-- Records supplied follows --

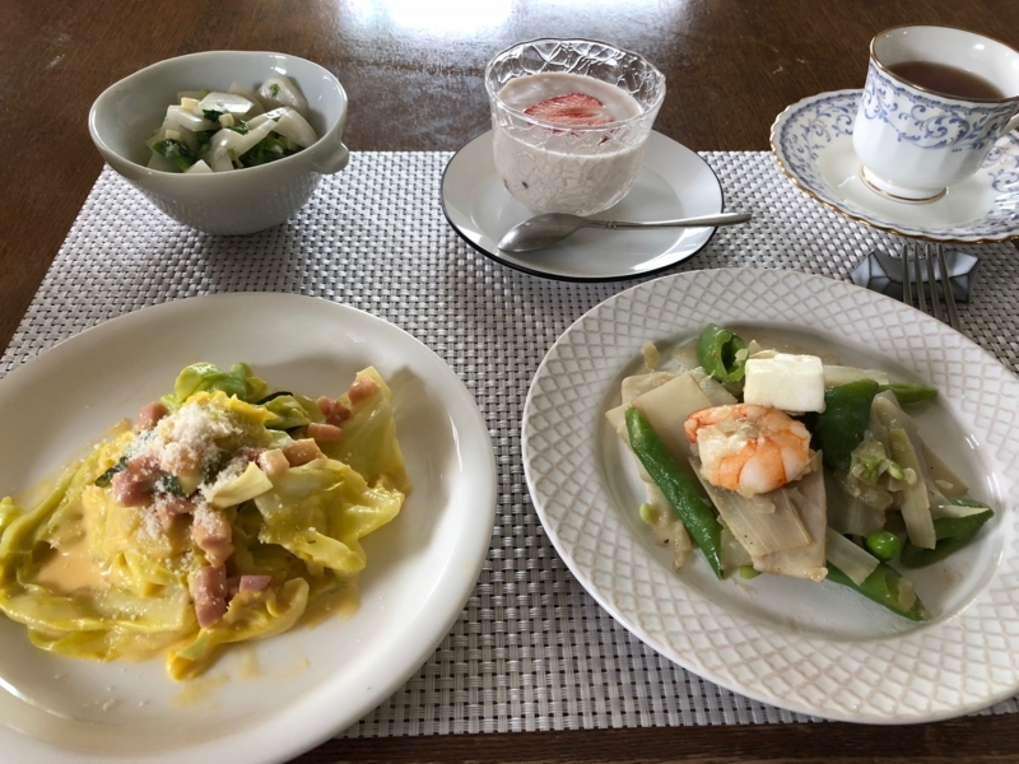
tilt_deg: -45.8
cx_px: 510
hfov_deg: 63.4
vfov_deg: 49.7
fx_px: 824
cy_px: 382
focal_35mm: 28
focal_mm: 3.99
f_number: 1.8
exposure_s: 1/30
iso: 32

-- Records supplied concluded --

Your task is a word-for-word transcription of the entries, leaving out all pictures.

tilt_deg: -45.8
cx_px: 510
hfov_deg: 63.4
vfov_deg: 49.7
fx_px: 824
cy_px: 382
focal_35mm: 28
focal_mm: 3.99
f_number: 1.8
exposure_s: 1/30
iso: 32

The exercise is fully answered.